AIM OF THE EXERCISE ->
Output the lines exactly as they appear, starting with the line containing "What is the ratio" and going on through the line containing "To the nearest", both included. Leave the pictures out of your answer.

RECORDS SUPPLIED ->
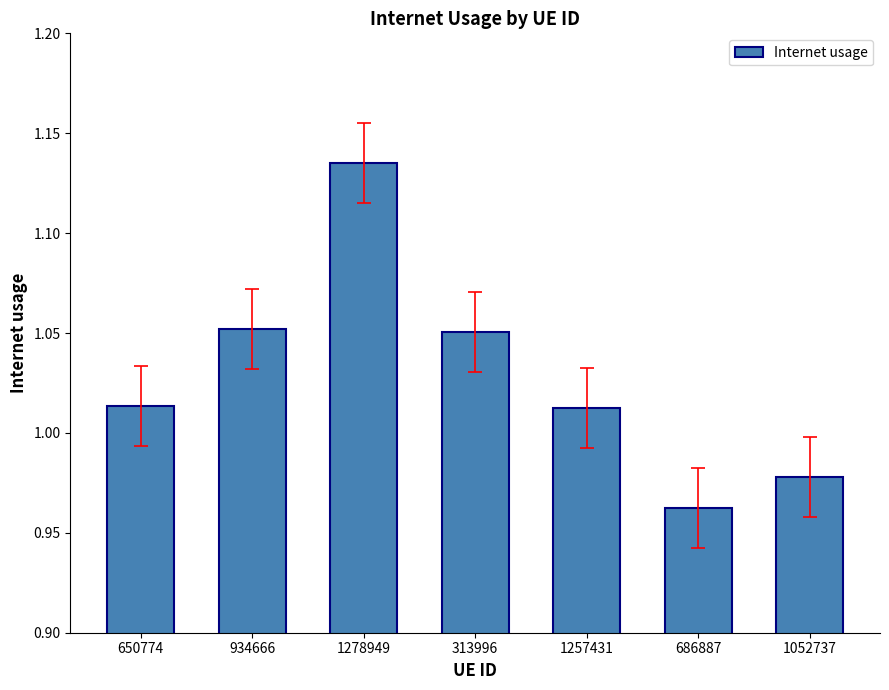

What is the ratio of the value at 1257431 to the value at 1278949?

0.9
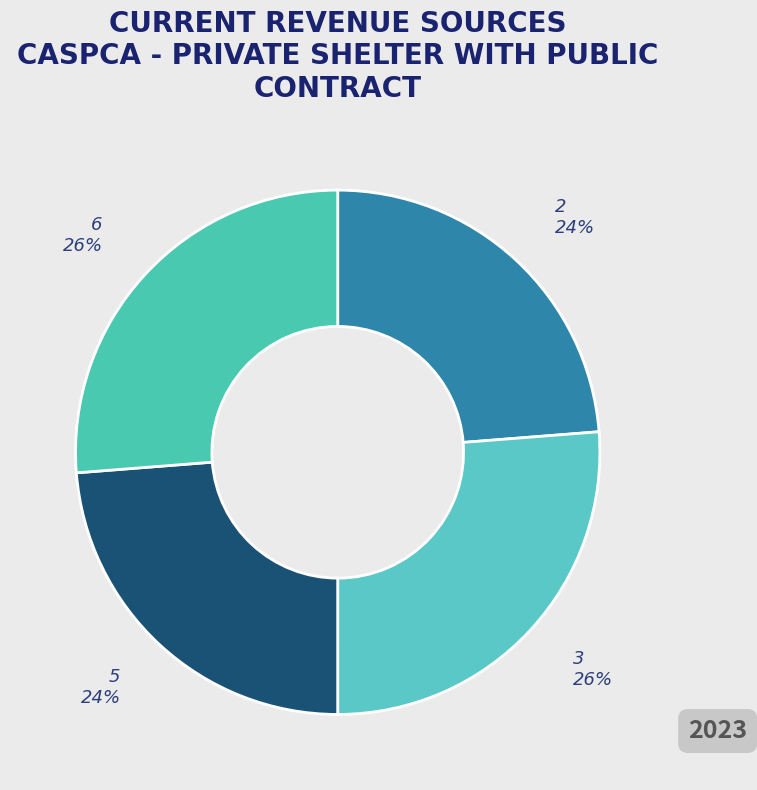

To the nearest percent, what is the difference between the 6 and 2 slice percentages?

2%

==

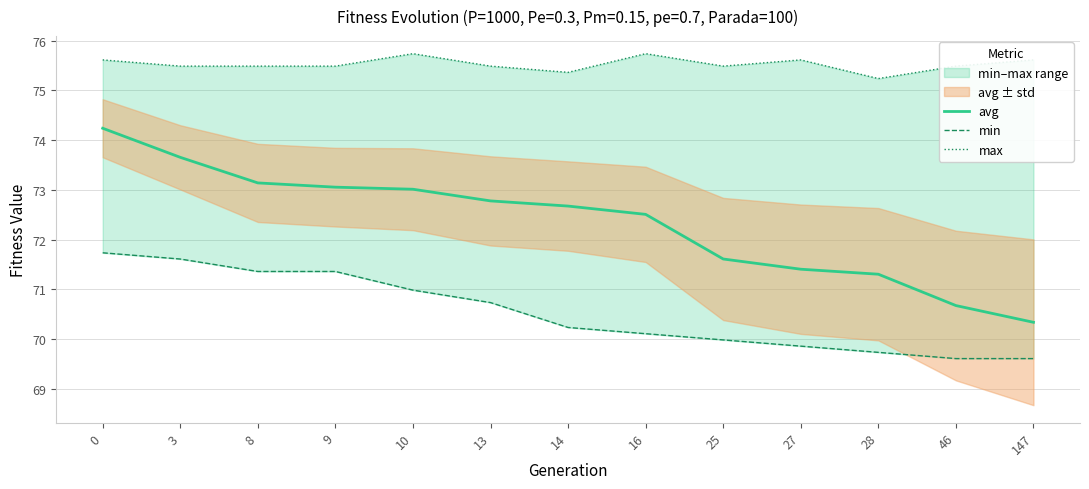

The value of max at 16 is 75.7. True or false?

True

--

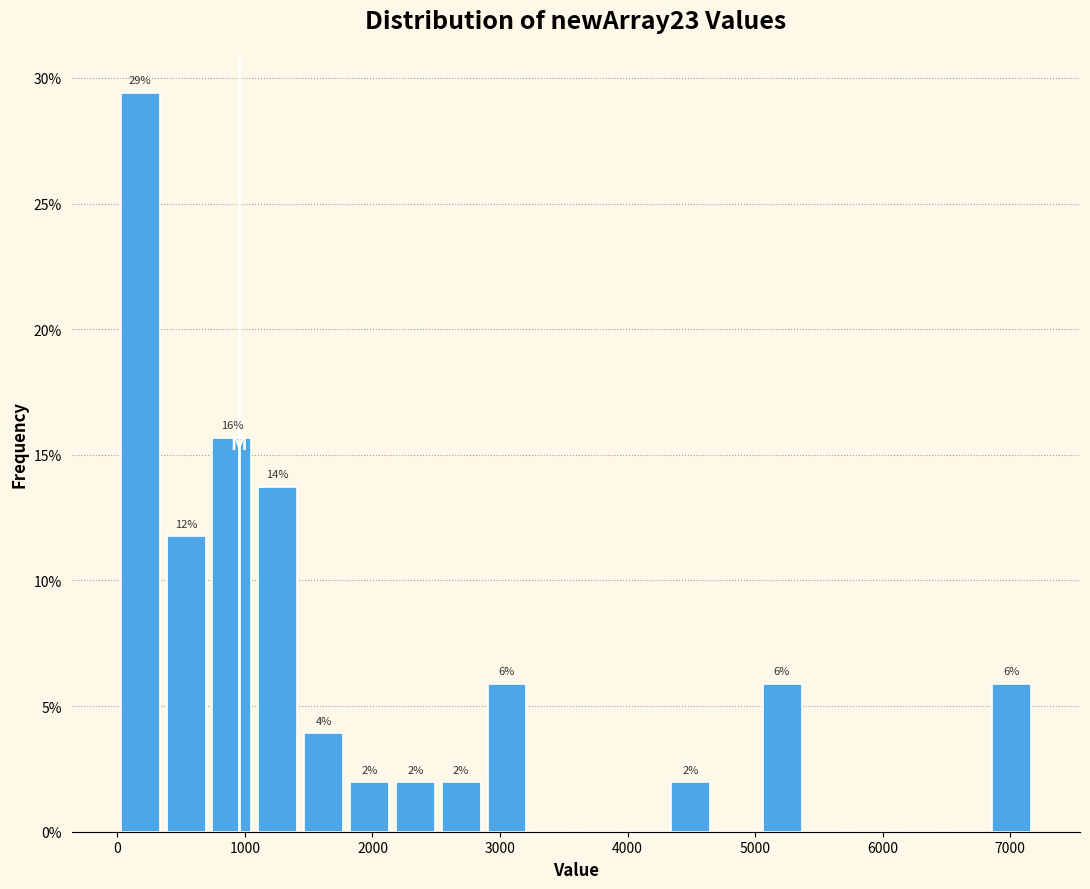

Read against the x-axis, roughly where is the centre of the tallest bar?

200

RESULT ->
What is the ratio of the value at 1257431 to the value at 1278949?

0.9

To the nearest percent, what is the difference between the 6 and 2 slice percentages?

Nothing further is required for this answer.